Sin embargo, yo quiero defender, aunque sea tercamente, mi planteamiento. Dejando aparte la forma concreta con que cada sacerdote pronuncia esta plegaria, yo debo insistir en el talante festivo y jubiloso que define, da sentido y colorido a la anáfora. Este derroche de euforia doxológica va acompañado de una proclamación entusiasta de la grandeza, de la bondad, de la sabiduría y del amor desbordante de Dios; de una evocación agradecida de sus maravilosas intervenciones en la historia (las mirabilia Dei), de su obra creadora, de su alianza con los hombres y, sobre todo, de la poderosa irrupción de Dios en la historia nacional de Israel para liberarlo de la esclavitud, consolidar con él un pacto de amistad, y conducirlo a una tierra de paz, de libertad y de bienestar.

El orante, bajo el impulso del Espíritu, proyecta su mirada profética sobre esos grandes eventos; los detecta, los interpreta y los proclama con toda su fuerza ante la asamblea. Porque sólo desde esa evocación de las acciones maravillosas y liberadoras de Dios, la asamblea podrá estar en condiciones de unirse al canto de alabanza y acción de gracias del orante.

Ese anuncio de las intervenciones divinas culmina al proclamar la manifestación  definitiva y total del Padre, en la plenitud de los tiempos, a través de su Hijo Jesús. El es la expresión concreta e histórica de la presencia de Dios en el mundo; él descubre el rostro amoroso del Padre; al entregar su vida en la cruz, él manifiesta, de manera definitiva y total, de una vez para siempre, el amor infinito del Padre a la humanidad rota y dispersa; él, Jesús, ha proyectado hacer de nosotros, de todos los hombres, un pueblo santo y reconciliador, una comunidad de hermanos, fundamentada en el amor, en la paz y en la justicia.

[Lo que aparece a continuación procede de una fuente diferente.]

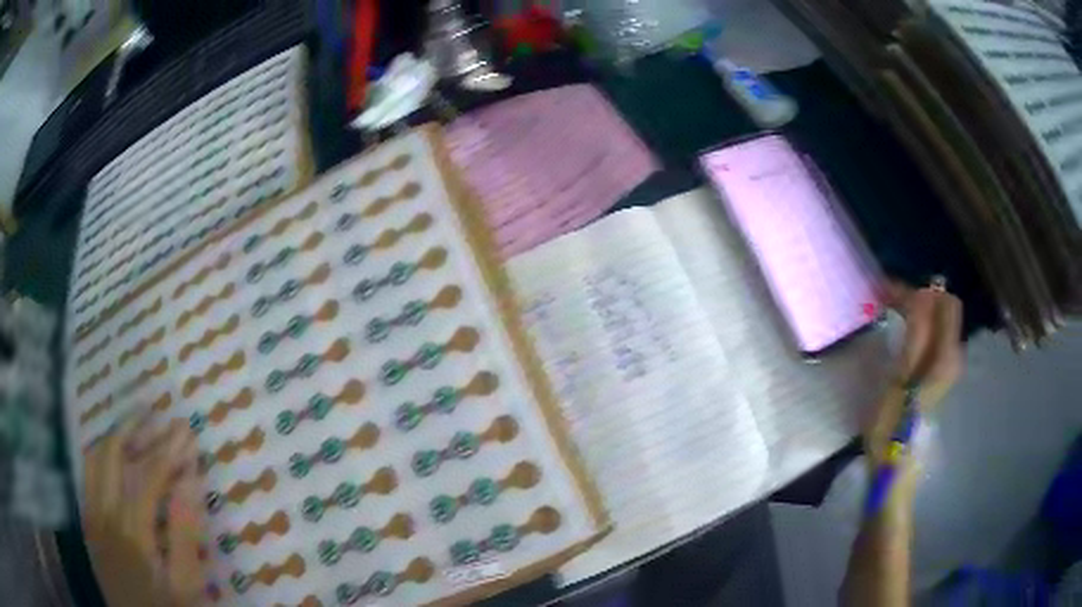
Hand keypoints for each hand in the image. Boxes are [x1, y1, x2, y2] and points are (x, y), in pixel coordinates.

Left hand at [82, 409, 207, 606]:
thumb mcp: (187, 586)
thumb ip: (186, 535)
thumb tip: (190, 481)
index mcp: (131, 532)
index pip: (147, 475)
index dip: (168, 451)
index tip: (187, 431)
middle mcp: (103, 513)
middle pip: (112, 455)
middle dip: (136, 429)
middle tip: (157, 415)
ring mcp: (90, 515)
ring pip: (94, 458)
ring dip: (115, 438)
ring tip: (135, 427)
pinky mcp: (87, 522)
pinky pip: (87, 475)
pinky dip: (101, 456)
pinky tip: (115, 458)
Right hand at [865, 279, 963, 468]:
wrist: (895, 462)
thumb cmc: (894, 425)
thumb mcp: (902, 376)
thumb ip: (916, 333)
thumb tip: (921, 294)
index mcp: (947, 354)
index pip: (942, 302)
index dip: (917, 290)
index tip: (887, 290)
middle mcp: (954, 353)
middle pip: (944, 306)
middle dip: (918, 295)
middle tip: (886, 297)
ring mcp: (948, 363)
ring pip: (939, 319)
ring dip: (916, 309)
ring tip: (889, 309)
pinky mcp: (938, 372)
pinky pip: (934, 334)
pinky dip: (918, 324)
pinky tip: (900, 330)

La visión profética del orante descubre, además, la presencia de Dios en los eventos de la historia. Con la luz del Espíritu él los descifra e interpreta, él lee los signos de los tiempos y proclama la trama divina de los acontecimientos. Esa lectura profética de la historia, articulada desde la fe y la comunicación con Dios, termina convirtiéndose en un auténtico acontecimiento epifánico.

No hace falta que el  orante cree por su cuenta los textos de oración. Puede hacerlo si las circunstancias lo exigen, pero sólo en forma de adiciones breves complementarias. Es lo que los liturgistas denominan, con una palabra estrafalaria, «embolismos». Yo tengo la seguridad de que los libros oficiales nos ofrecen magníficos textos de oración, capaces de vehicular la sensibilidad profética del orante, su visión de la presencia misteriosa de Dios en la vida de los hombres, su aguda sensibilidad para percibir el reflejo e Dios en la naturaleza. Para ello hace falta que el sacerdote orante proclame su plegaria de acción de gracias desde una vivencia profunda de la fe,  desde una permanente comunicación con Dios, desde una lectura asidua de la Palabra, desde una toma de conciencia entusiasta y vigorosa de su ministerio al servicio de la comunidad orante.